Diese Angst macht ehrgeizige Ideen doppelt wertvoll. Zusätzlich zu ihrem inneren Wert sind sie wie unterbewertete Aktien in dem Sinne, dass sie bei Gründern weniger gefragt sind. Wenn Sie sich für eine ehrgeizige Idee entscheiden, haben Sie weniger Konkurrenz, weil alle anderen von den damit verbundenen Herausforderungen abgeschreckt wurden. (Dies gilt auch für die Gründung eines Startups im Allgemeinen.)
Wie überwindet man die Schleppblindheit? Ehrlich gesagt ist das wirksamste Gegenmittel gegen die Schleppblindheit wahrscheinlich Unwissenheit. Die meisten erfolgreichen Gründer würden wahrscheinlich sagen, dass sie ihr Unternehmen vielleicht nie gegründet hätten, wenn sie bei der Gründung gewusst hätten, welche Hindernisse es zu überwinden gilt. Vielleicht ist das ein Grund, warum die erfolgreichsten Startups so oft junge Gründer haben.

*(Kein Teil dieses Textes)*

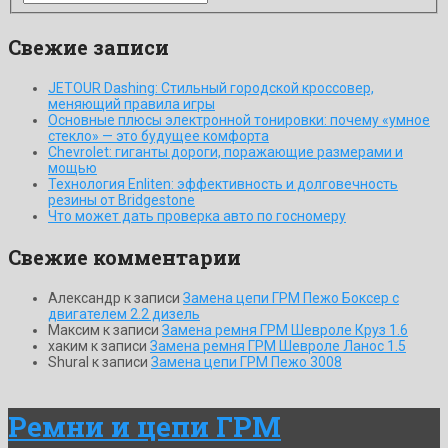
Свежие записи
JETOUR Dashing: Стильный городской кроссовер,
меняющий правила игры
Основные плюсы электронной тонировки: почему «умное
стекло» — это будущее комфорта
Chevrolet: гиганты дороги, поражающие размерами и
мощью
Технология Enliten: эффективность и долговечность
резины от Bridgestone
Что может дать проверка авто по госномеру
Свежие комментарии
Александр
к записи
Замена цепи ГРМ Пежо Боксер с
двигателем 2.2 дизель
Максим
к записи
Замена ремня ГРМ Шевроле Круз 1.6
хаким
к записи
Замена ремня ГРМ Шевроле Ланос 1.5
ShuraI
к записи
Замена цепи ГРМ Пежо 3008
Ремни и цепи ГРМ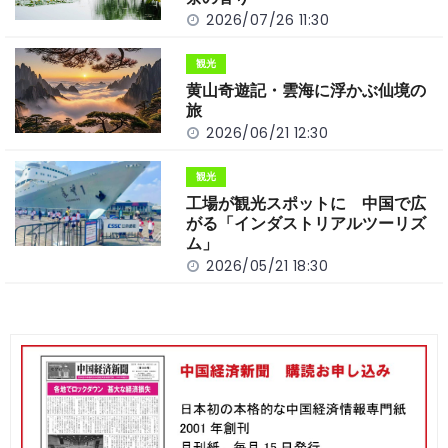
k
2026/07/26 11:30
観光
黄山奇遊記・雲海に浮かぶ仙境の
旅
2026/06/21 12:30
観光
工場が観光スポットに 中国で広
がる「インダストリアルツーリズ
ム」
2026/05/21 18:30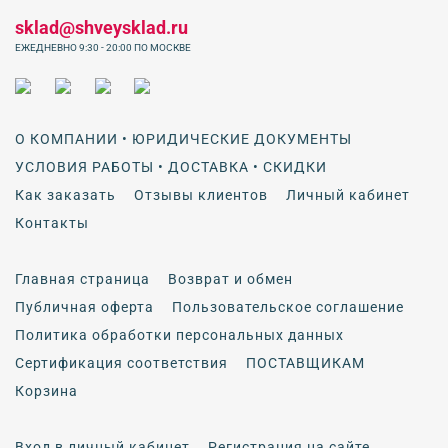
sklad@shveysklad.ru
ЕЖЕДНЕВНО 9:30 - 20:00 ПО МОСКВЕ
О КОМПАНИИ • ЮРИДИЧЕСКИЕ ДОКУМЕНТЫ
УСЛОВИЯ РАБОТЫ • ДОСТАВКА • СКИДКИ
Как заказать
Отзывы клиентов
Личный кабинет
Контакты
Главная страница
Возврат и обмен
Публичная оферта
Пользовательское соглашение
Политика обработки персональных данных
Сертификация соответствия
ПОСТАВЩИКАМ
Корзина
Вход в личный кабинет
Регистрация на сайте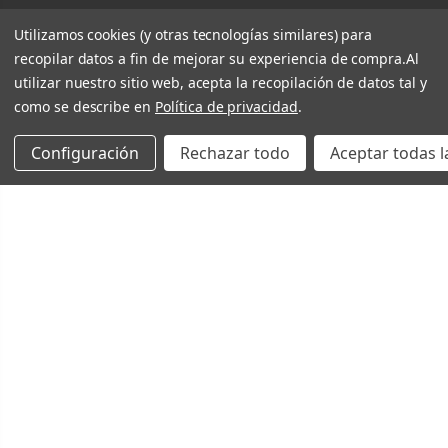
Utilizamos cookies (y otras tecnologías similares) para
recopilar datos a fin de mejorar su experiencia de compra.
Al
utilizar nuestro sitio web, acepta la recopilación de datos tal y
como se describe en
Política de privacidad
.
Configuración
Rechazar todo
Aceptar todas l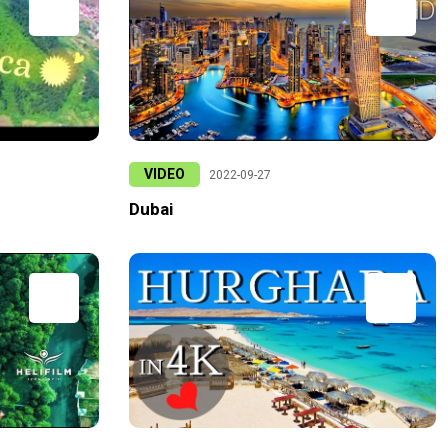
VIDEO
2022-09-27
Dubai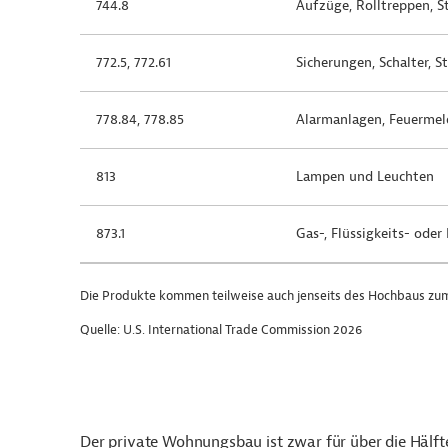
744.8
Aufzüge, Rolltreppen, Ste
772.5, 772.61
Sicherungen, Schalter, St
778.84, 778.85
Alarmanlagen, Feuermelde
813
Lampen und Leuchten
873.1
Gas-, Flüssigkeits- oder 
Die Produkte kommen teilweise auch jenseits des Hochbaus zum
Quelle: U.S. International Trade Commission 2026
Der private Wohnungsbau ist zwar für über die Hälfte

In der Praxis wachsen die Gründer mit den Problemen. Aber niemand scheint das vorhersehen zu können, nicht einmal ältere, erfahrenere Gründer. Der Grund, warum jüngere Gründer im Vorteil sind, ist, dass sie zwei Fehler machen, die sich gegenseitig aufheben. Sie wissen nicht, wie weit sie wachsen können, aber sie wissen auch nicht, wie weit sie wachsen müssen. Ältere Gründer machen nur den ersten Fehler.
Unwissenheit kann jedoch nicht alle Probleme lösen. Manche Ideen sind so offensichtlich mit alarmierenden Umwegen verbunden, dass sie jeder erkennen kann. Wie sehen Sie solche Ideen? Der Trick, den ich empfehle, besteht darin, sich selbst aus dem Bild zu nehmen. Anstatt zu fragen: „Welches Problem sollte ich lösen?“, fragen Sie: „Welches Problem soll jemand anderes für mich lösen?“ Wenn jemand, der vor Stripe Zahlungen verarbeiten musste, diese Frage gestellt hätte, wäre Stripe eines der ersten Dinge gewesen, die er sich gewünscht hätte.
Für Stripe ist es jetzt zu spät, aber es gibt immer noch viel auf der Welt, was kaputt ist, wenn man weiß, wie man es erkennt.
Danke an Sam Altman, Paul Buchheit, Patrick Collison, Aaron Iba, Jessica Livingston, Emmett Shear und Harj Taggar für das Lesen der Entwürfe.